For most of my career as a data scientist (and also throughout my PhD years), I’ve set my own work goals day to day. At the end of the previous day, I would write a note to my future-self to say “this is where you are, and this is what you should do next.” Then in the morning I’d re-assess my goals for that day. Sometimes I would agree with yesterday-self and often, after subconsciously thinking about it overnight, I’d think of a better approach. After that I would execute. I considered this ability to make my own decisions about direction to be the crux of what a PhD education was all about.
For the last year, however, I’ve been a part of something totally different: a data scientist in an agile development team. I had heard about this working style before, often practiced by teams of mostly software engineers that put code into production as I was doing the data science research. I was always of the opinion that the agile software development model, in which you plan and estimate work in 2-3 week intervals (called “sprints”) isn’t a good fit for data science (or any research in general) because in research it’s impossible to predict the complexity and effort required. Any researcher will tell you that in most cases, what started out as a “simple” experiment taking 5 steps took closer to 50 steps after accounting of the plethora of mini-roadblocks along the way.
Nevertheless, I found a way to make it work. Here are the key lessons I learned:
1. Write definitions of done that are more generic than ones for software engineering tasks
In agile development, the ticket author writes a definition of done. This describes what the end result of the task looks like. For data science, the research output is yet unknown, so the best definition of done that can be provided is that the research itself was done (and perhaps documented). Example include:
- One or more Jupyter notebooks describing basic statistics of the newly available text data
- Continue development of an alternative model that might improve metrics of performance over our current model.
- A wiki page describing the opportunity (or lack thereof) of developing a model to solve a new initiative that management thinks looks promising based on their experience
- Document changes in metrics of performance after attempting to tune parameters in the existing model
Notice how these definitions do not describe how things will be done and does not bound us deliver explicit results before the ticket is considered done. The flexible nature of the first bullet, for example, can mean 1 notebook with a few stats or 3 notebooks complete with fancy charts. The basic idea is that some research was done.
2. Assign a medium amount of points and use that to time box the research
Agile teams use tools like Jira to create “tickets” that require “points” which are estimates of complexity. Philosophically, points are not supposed to correlate directly to hours spent, but for data scientists we can use them as a proxy to time box research. Going back to the example above, once new data is made available we can spend an infinite amount of time researching its characteristics. Once a chart or stats are produced, we’re naturally inclined (in fact, trained) to wonder “what would the same charts look like if we sliced or filtered the data in a slightly different way?” or “this chart doesn’t look right, I need to make a new one with a better normalization scheme.” At some point, we need to time box our research and points are an excellent way to do this. For example, if I intend to spend 2 days on a bit of research I’ll assign 3 points to the ticket. For 4 days I’ll assign 5 points.

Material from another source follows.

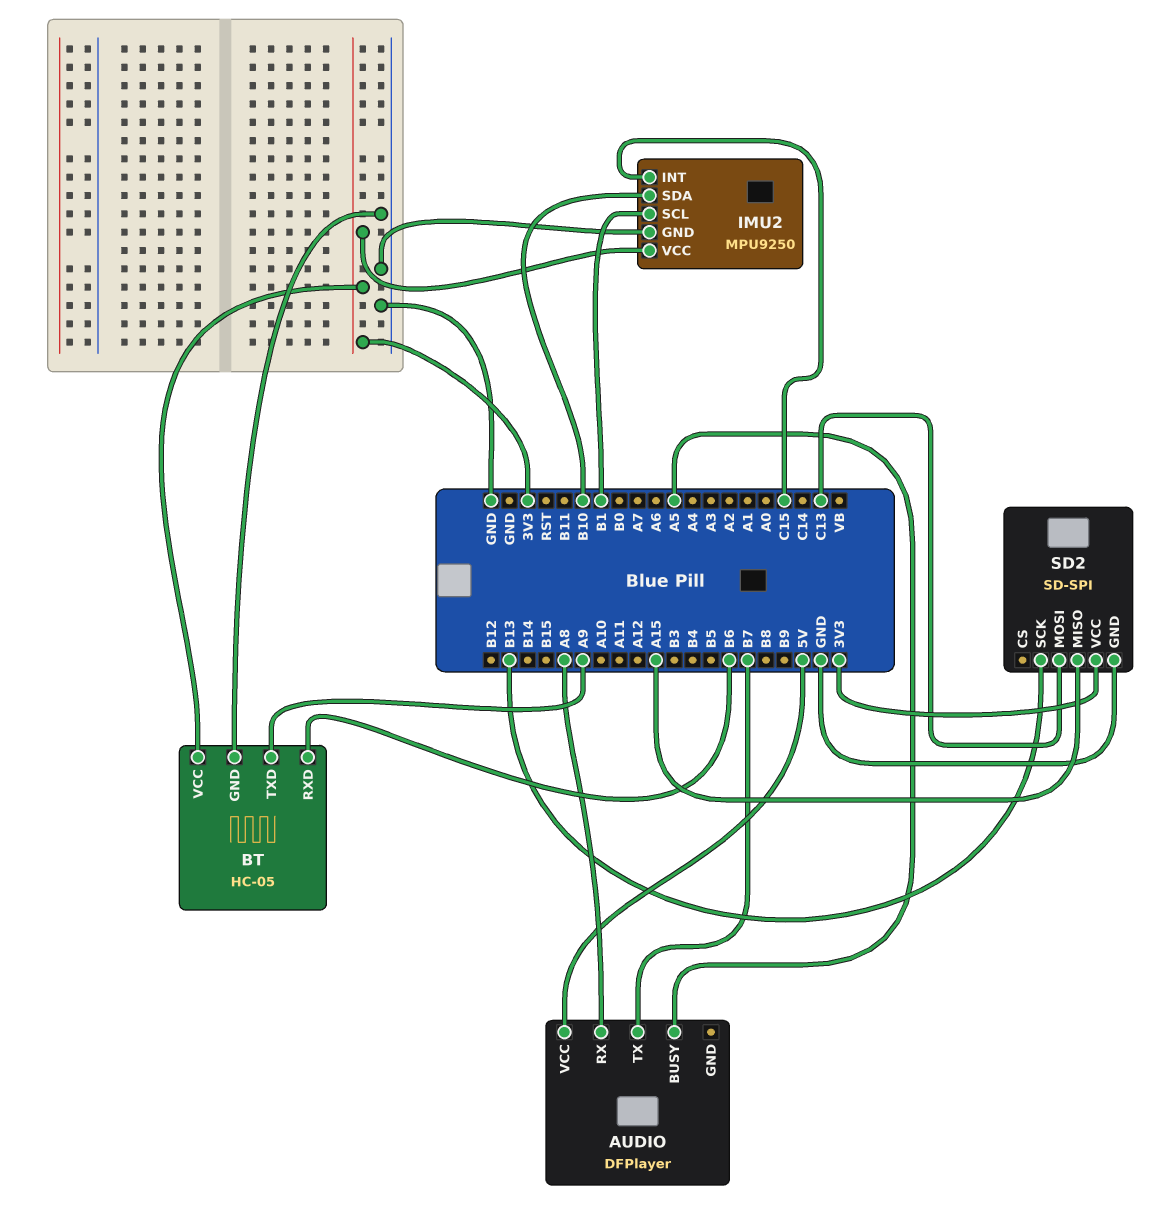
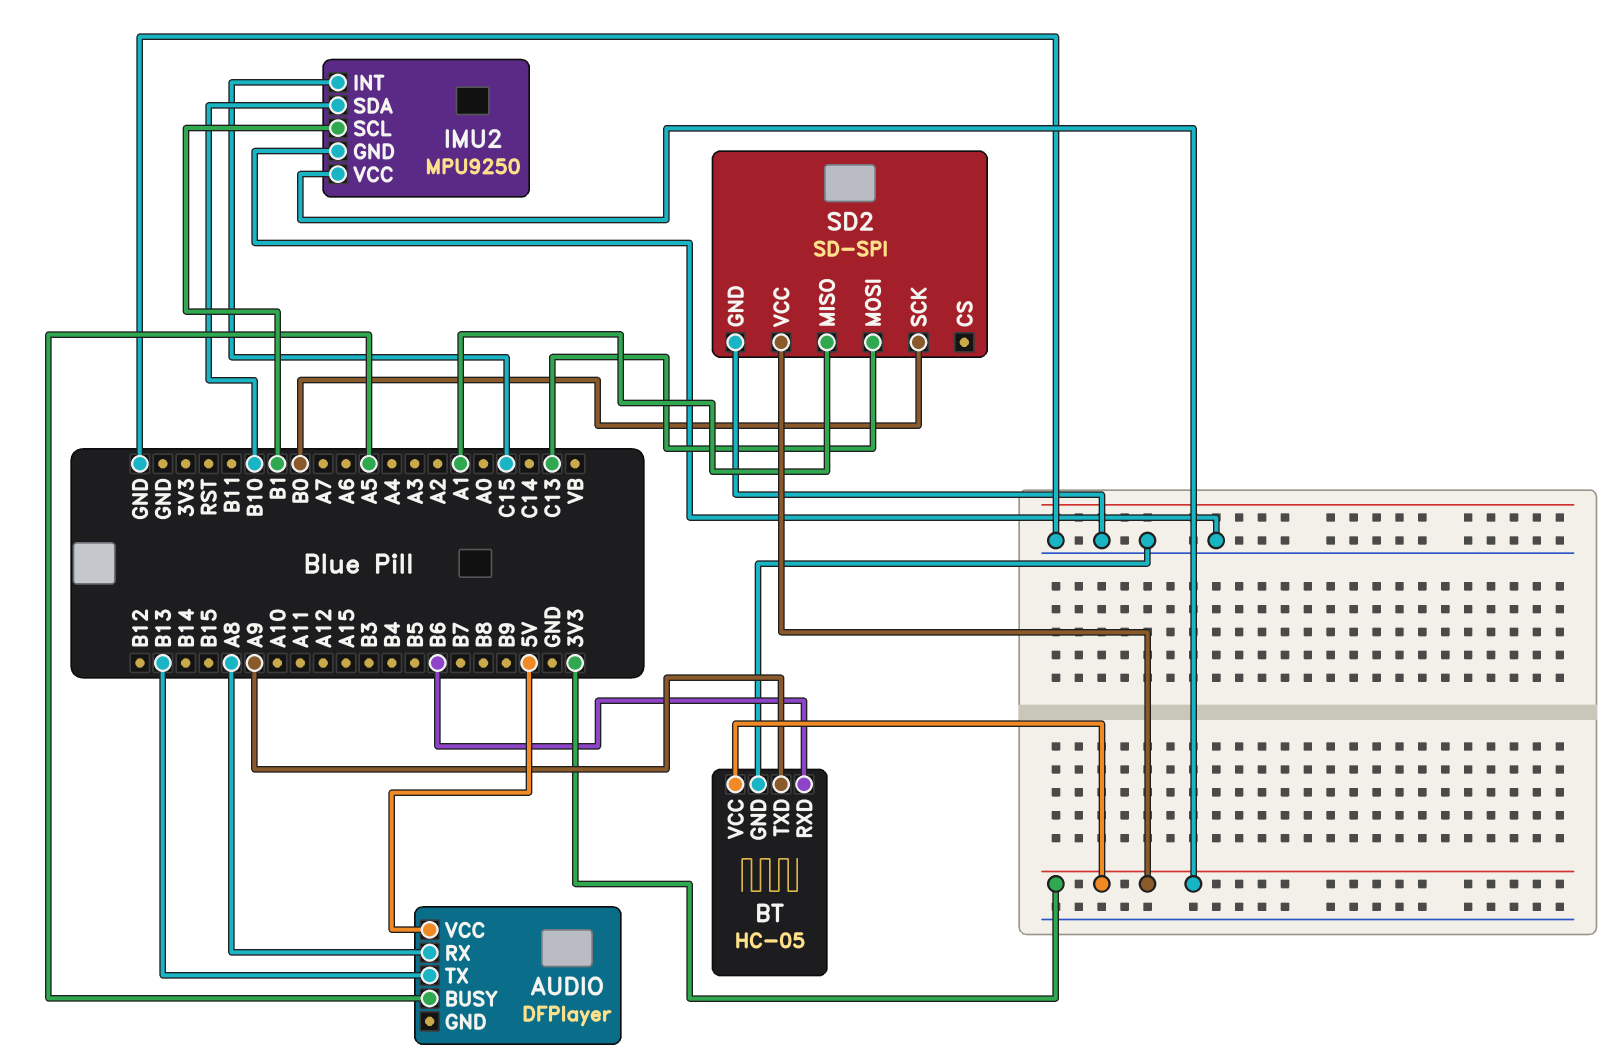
AUDIO pin TX: B7 -> B13
SD2 pin MISO: A15 -> A1
SD2 pin SCK: B13 -> B0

Notice that since there’s no direct correlation between time and points, the amount of time I spend is flexible.
3. Use ticket reviews to your advantage
One of my favorite parts of the agile framework is the idea of ticket reviews. Your colleague will review the ticket by comparing work done with the definition of done (defined above). This works well for software engineers to ensure code meets coding standards and doesn’t break other code. It also works well for data scientists. Having to explain your work to somebody else before it’s considered done often makes you realize (even if they didn’t say a word) flaws or new ideas to consider for next sprint. It also allows your fellow data scientist who might be working on another aspect of the project to chime in on how you two can share analysis and build off each other.
It doesn’t have to be a data scientist who reviews your tickets. Sometimes it’s a software engineer or occasionally the business owner who reviews your ticket. In these cases, you get to exercise your important data science communication skills.
Lastly, you’ll be review others’ work as well! Instead of just hunkering down and announcing fabulous results every few months, the peer review process forces you to learn and add to other parts of the codebase. You might be reviewing a small tweak in some software engineering if/then statements and be able to comment on how next year your model will be taking over this set of business rules. Or you might review the data engineer’s latest efforts to optimize the SQL tables for faster reads when you realize her optimizations and your needs for faster research queries aren’t completely in line. All these actions make for a well integrated team.
The Bottom Line
The world changes, technology changes, and the way we work changes. After a year in this agile style, I’ve come to appreciate and see it as a good option for data science in the future. Companies are beginning to realize that months-long research in data science, followed by throw-it-over-the-wall implementation by the software organization isn’t always the way to go and that integrated, agile teams that deliver value in small increments are more stomach-able for today’s impatient executives anxious to prove to their bosses that they’ve getting return on their data science investments sooner. As much of a misfit as you initially judge it to be, don’t close the door on doing data science in an agile team too soon.